TASKS TO CARRY OUT:
a: Decide whether each statement below agrees with the figure legend on angiogenesis. For each, answer yes or no and quote the deciding words from the legend. (i) For the RT-PCR analysis, CCD-18Co cells were exposed to SHH for 48 h. (ii) In panel B, the cells given GDC-0449 also received 1 μg/mL SHH. (iii) The data are reported as mean ± SEM from five experiments.
b: Carry on the figure legend on angiogenesis from the point where it stops.
Segment Start: EXTRACT PROVIDED
Angiogenesis correlates with Hh target gene induction in myofibroblasts. (A) GLI1 and PTCH1 target gene induction in CCD-18Co myofibroblasts and angiogenesis are dosage sensitive to SHH. (A, a and b) RT-PCR analysis of GLI1 and PTCH1 in cultured CCD-18Co cells treated with increasing doses of SHH for 48 h. (A, c) Hh-mediated angiogenesis in CCD-18Co/HUVEC cocultures following increasing doses of SHH. Note that HUVEC cord formation, reflected by the total cord length, is dosage sensitive to SHH and mirrors Hh target gene induction in CCD-18Co cells. (B) GLI1 and PTCH1 target gene induction in CCD-18Co cells and angiogenesis are dosage sensitive to Hh inhibition. (B, a and b) RT-PCR analysis of GLI1 and PTCH1 in cultured CCD-18Co cells treated with 1 μg/mL SHH and increasing doses of GDC-0449 for 48 h. (B, c) Hh-mediated angiogenesis in CCD-18Co/HUVEC cocultures following increasing doses of GDC-0449. Note that HUVEC cord formation is dosage sensitive to GDC-0449 and mirrors the change in Hh target gene expression in CCD-18Co cells. Data are mean ± SD (n = 3).

Fig. 4.
Segment End: EXTRACT PROVIDED
Segment Start: DATA FOR REVIEW
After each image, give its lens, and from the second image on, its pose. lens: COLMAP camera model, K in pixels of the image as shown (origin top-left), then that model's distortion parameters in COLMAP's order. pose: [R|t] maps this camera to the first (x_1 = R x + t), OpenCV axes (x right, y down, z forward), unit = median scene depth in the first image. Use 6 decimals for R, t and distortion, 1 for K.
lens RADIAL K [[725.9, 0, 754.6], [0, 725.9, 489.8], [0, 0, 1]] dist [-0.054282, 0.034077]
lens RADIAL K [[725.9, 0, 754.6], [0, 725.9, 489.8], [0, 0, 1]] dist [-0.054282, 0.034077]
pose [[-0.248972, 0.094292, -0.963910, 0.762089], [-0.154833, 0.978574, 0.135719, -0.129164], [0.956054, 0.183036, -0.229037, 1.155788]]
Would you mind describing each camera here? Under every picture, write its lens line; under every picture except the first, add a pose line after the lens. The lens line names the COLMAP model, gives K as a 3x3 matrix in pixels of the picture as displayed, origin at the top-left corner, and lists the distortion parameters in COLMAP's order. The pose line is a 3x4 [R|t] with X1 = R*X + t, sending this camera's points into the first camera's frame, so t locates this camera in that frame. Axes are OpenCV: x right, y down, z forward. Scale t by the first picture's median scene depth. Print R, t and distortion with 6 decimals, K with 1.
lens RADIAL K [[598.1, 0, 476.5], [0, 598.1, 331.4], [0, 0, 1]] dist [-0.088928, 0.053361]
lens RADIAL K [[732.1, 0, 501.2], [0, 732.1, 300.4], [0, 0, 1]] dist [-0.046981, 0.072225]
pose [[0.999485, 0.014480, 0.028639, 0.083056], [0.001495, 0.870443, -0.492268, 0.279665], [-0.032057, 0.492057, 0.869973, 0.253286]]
Segment End: DATA FOR REVIEW
SOLVED TASKS:
a:
(i) Yes: "treated with increasing doses of SHH for 48 h"
(ii) Yes: "treated with 1 μg/mL SHH and increasing doses of GDC-0449 for 48 h"
(iii) No: "Data are mean ± SD (n = 3)."

b:
VEGF-A is the predominant Hh-induced proangiogenic factor driving tumor angiogenesis in vitro and in vivo. (A) Conditioned media from SHH-stimulated CCD-18Co cells promotes HUVEC cord formation. Data are mean ± SD (n = 3). (B) U133P Affymetrix array analysis comparing gene expression of CCD-18Co cells cultured with vehicle vs. 1 μg/mL SHH for 72 h. GLI1 and PTCH1 were induced, as expected, as well as the genes of several secreted proangiogenic factors. Values represent the fold change in expression in SHH- vs. vehicle-treated CCD-18Co cells. The P values were obtained from all probes measuring a gene's transcripts. An asterisk signifies that similar fold changes were seen with RT-PCR analyses following 48 h of SHH exposure. (C and D) ISH analysis of Vegf-A expression in DLD-1.SHH tumors. Similar to mouse Ptch1 (Fig. 2 E–H), Vegf-A is up-regulated in perivascular stromal cells in DLD-1.SHH tumors (D, arrows) Inset of C. BV locates blood vessels that are identified by their pink-red extracellular matrix and lumens. (E and F) ISH analysis in DLD-1.Vec control tumors shows little perivascular Vegf-A expression. (G) SHH-induced (1 μg/mL) in vitro angiogenesis was dosage sensitive to increasing concentrations of the α-VEGF-A antibody, G6-31. Data are mean ± SD (n = 3). (H) SHH-induced angiogenesis was abolished by 66.7 nM G6-31, indicating that SHH-induced angiogenesis in this model system is VEGF dependent. Data are mean ± SD (n = 3). (I) Vascular density analysis of Hh-producing SW480 xenograft tumors following 6 d of treatment with either HPI Hh-Antag (100 mg/kg, orally, twice daily), G6-31 (5 mg/kg, i.p., 2×/week), or a combination of both (n = 10/group). *P = 0.026, **P = 0.0001, ***P = 0.0002. No significant difference was seen between the G6-31 and combination group (P = 0.38). (Magnification: C and E, 280×.)